Pada hari pertama perdagangan, 12 Juni lalu, harga saham SpaceX langsung meroket dari harga perdana USD 135 menjadi USD 160,95. Puncaknya, saham sempat menyentuh USD 225, membuat nilai pasar SpaceX mengalahkan raksasa teknologi seperti Amazon dan Microsoft. Investor ramai-ramai membeli karena tergiur dengan narasi kecerdasan buatan (AI) setelah SpaceX mengakuisisi startup AI milik Musk, xAI.

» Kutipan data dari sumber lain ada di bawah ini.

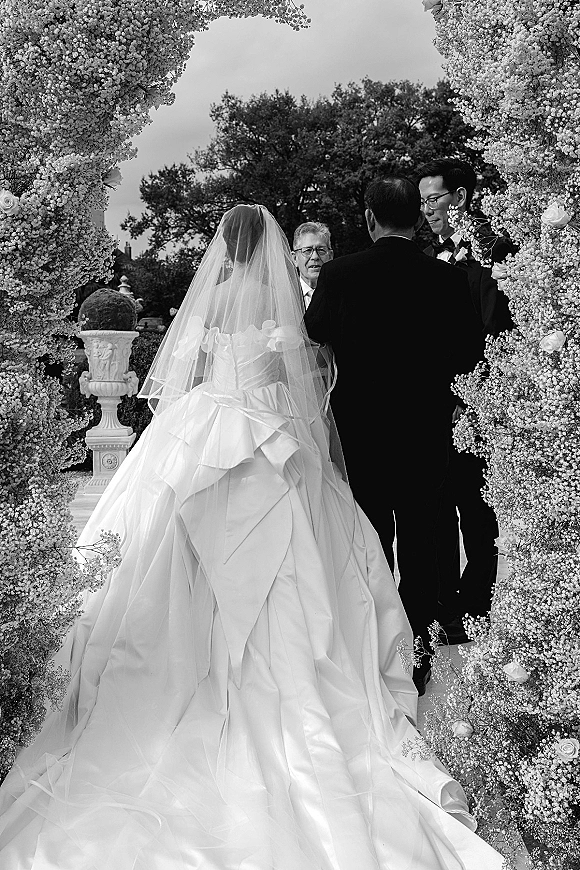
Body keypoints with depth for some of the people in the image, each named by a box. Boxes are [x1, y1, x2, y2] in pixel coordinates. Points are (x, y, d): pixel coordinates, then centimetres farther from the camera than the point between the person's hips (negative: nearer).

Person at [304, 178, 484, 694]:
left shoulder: (339, 274, -9)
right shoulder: (449, 279, -7)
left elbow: (313, 340, 1)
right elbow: (468, 357, -1)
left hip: (361, 427, 0)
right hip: (427, 427, 1)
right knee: (420, 545, 12)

Namun, euforia itu mulai meredup setelah investor menyadari sumber pendapatan utama SpaceX masih dari bisnis roket dan satelit Starlink. Kekhawatiran semakin menjadi ketika Starlink memotong harga di kawasan Memphis, Tennessee, terkait proyek data center. Akibatnya, harga saham langsung terkoreksi 8 persen dalam sehari.
Analis CFRA, Keith Snyder, menyebut saham SpaceX mulai menunjukkan perilaku seperti 'meme stock'—saham yang naik bukan karena fundamental, melainkan karena gosip dan euforia investor ritel di media sosial. Ia memprediksi harga saham bisa turun lebih dalam hingga USD 115 per lembar.
Pada akhir bulan pertama perdagangan, harga saham SpaceX bertengger di kisaran USD 145. Artinya, investor yang membeli di hari-hari awal kini mengalami kerugian di atas kertas (unrealized loss). SpaceX sendiri belum memberikan tanggapan atas permintaan komentar.